Apparently unsupervised 5 year old shoots two year old with rifle that looked like a toy:

http://www.usatoday.com/story/news/nation/2013/05/02/boy-shoots-sister-my-first-rifle/2128573/

Simple stuff folks:

1. firearms should not be designed to look like toys;

2. Firearms should be properly secured;

3. Children should not be allowed to play with firearms as if they were toys;

4. All young children, including those in households where the family is supposedly familiar with guns, should be taught these basics about firearms in the absence of a responsible supervising adult:

Don't touch it.

Get away.

Tell an adult.

Point 4 is what is taught by the NRA in its "Eddie Eagle" program.

Sometimes, even the NRA gets it right.
 

WalkingWolf

Regular Member
Joined
Jul 31, 2011
Messages
11,930
Location
North Carolina
The cricket looks like a jr rifle, clearly it is not a toy gun. Toy guns have been made to look like real guns for DECADES. And in those decades there was not a rash of shootings, heck the toy guns did not even have the famous orange tip. Two factors were involved, lack of supervision, and chance/fate. It had NOTHING to do with the design of the gun.

We learned as children gun safety with BB guns, then graduated to rifles and shotguns at a fairly young age. It is up to each parent to decide how to present gun safety to their child.

NOT some progressive on a internet site.
 

mikeyb

Regular Member
Joined
Feb 19, 2013
Messages
554
Location
Bothell
Sad parenting fail.

What gets my goat is this:

In an interview, Dr. Denise Dowd, an emergency room pediatrician at Children's Mercy Hospitals in Kansas City who co-wrote the American Academy of Pediatricians policy on children and guns, said she was "blown away" that anyone would give a rifle to a 5-year-old.

"We don't give our kids the keys to our car, and there is a good reason for it," she said.

1) Poor choice of words when commenting on a shooting.
2) We hear stories all the time of kids getting into cars, knocking it in drive, or going to the store for cereal because there's none in the house.
 

Oramac

Regular Member
Joined
May 25, 2009
Messages
572
Location
St Louis, Mo
This horror out of Kentucky:

Apparently unsupervised 5 year old shoots two year old with rifle that looked like a toy:

http://www.usatoday.com/story/news/nation/2013/05/02/boy-shoots-sister-my-first-rifle/2128573/

Simple stuff folks:

1. firearms should not be designed to look like toys;

2. Firearms should be properly secured;

3. Children should not be allowed to play with firearms as if they were toys;

4. All young children, including those in households where the family is supposedly familiar with guns, should be taught these basics about firearms in the absence of a responsible supervising adult:

Don't touch it.

Get away.

Tell an adult.

Point 4 is what is taught by the NRA in its "Eddie Eagle" program.

Sometimes, even the NRA gets it right.

This had nothing to do with the gun and everything to do with terrible parenting. Anyone with a modicum of sense can see that. Go back to your progressive, liberal friends and complain there.
 

The Donkey

New member
Joined
Sep 21, 2006
Messages
1,114
Location
Northern Virginia
The cricket looks like a jr rifle, clearly it is not a toy gun. Toy guns have been made to look like real guns for DECADES. And in those decades there was not a rash of shootings, heck the toy guns did not even have the famous orange tip. Two factors were involved, lack of supervision, and chance/fate. It had NOTHING to do with the design of the gun.

We learned as children gun safety with BB guns, then graduated to rifles and shotguns at a fairly young age.
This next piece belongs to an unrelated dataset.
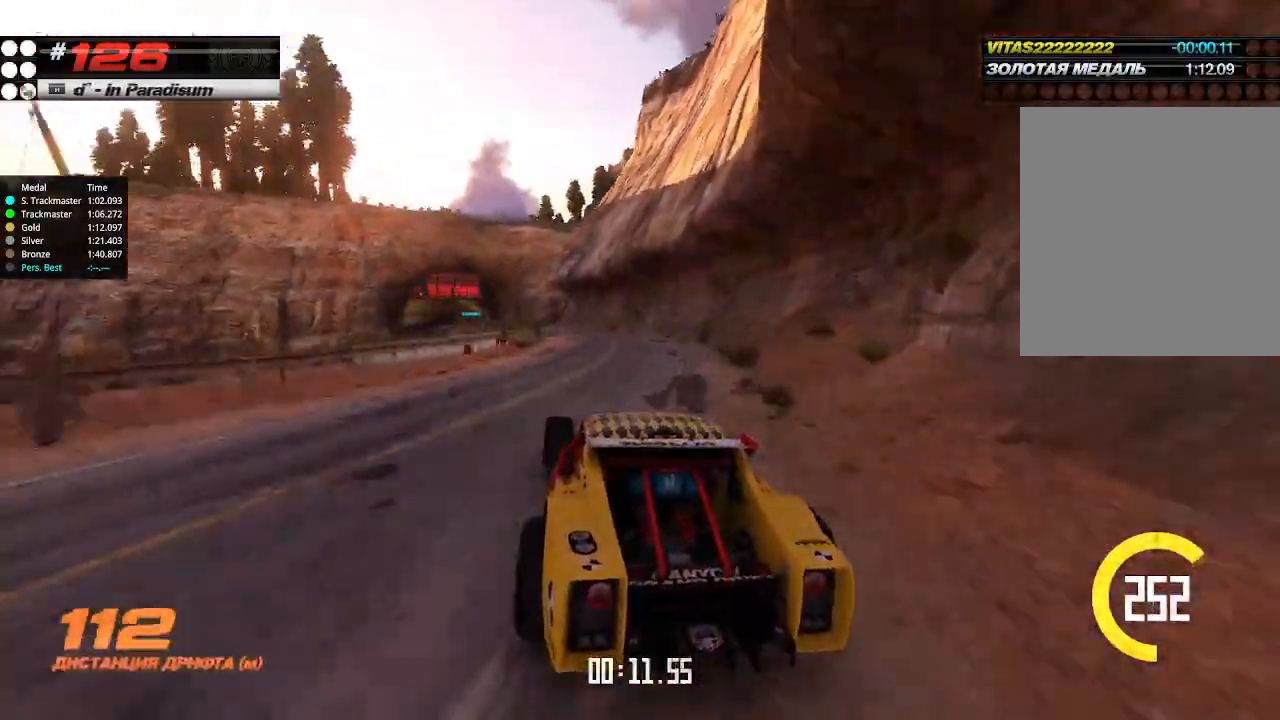
{"keys": ["up"], "events": []}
It is up to each parent to decide how to present gun safety to their child.

NOT some progressive on a internet site.

If your "choice" about how to present gun safety to your kids is to send a 5 year old out to play unsupervised with a .22, you deserve to go to prison when the inevitable happens.

The advertising for the Cricket impresses me as fine, and does not suggest to me that it is a toy (it is nested here inside this slate article):

http://www.slate.com/blogs/crime/20...watch_an_ad_for_my_first_rifle_the_gun_a.html

On the other hand, making it available with pink and yellow plastic stocks as shown in the ad is -- from my perspective -- rather stupid.

But hey, it does not violate any law:

So go ahead, let your infant get his "freedom" on.

Chances are, it will not be my kids' funeral.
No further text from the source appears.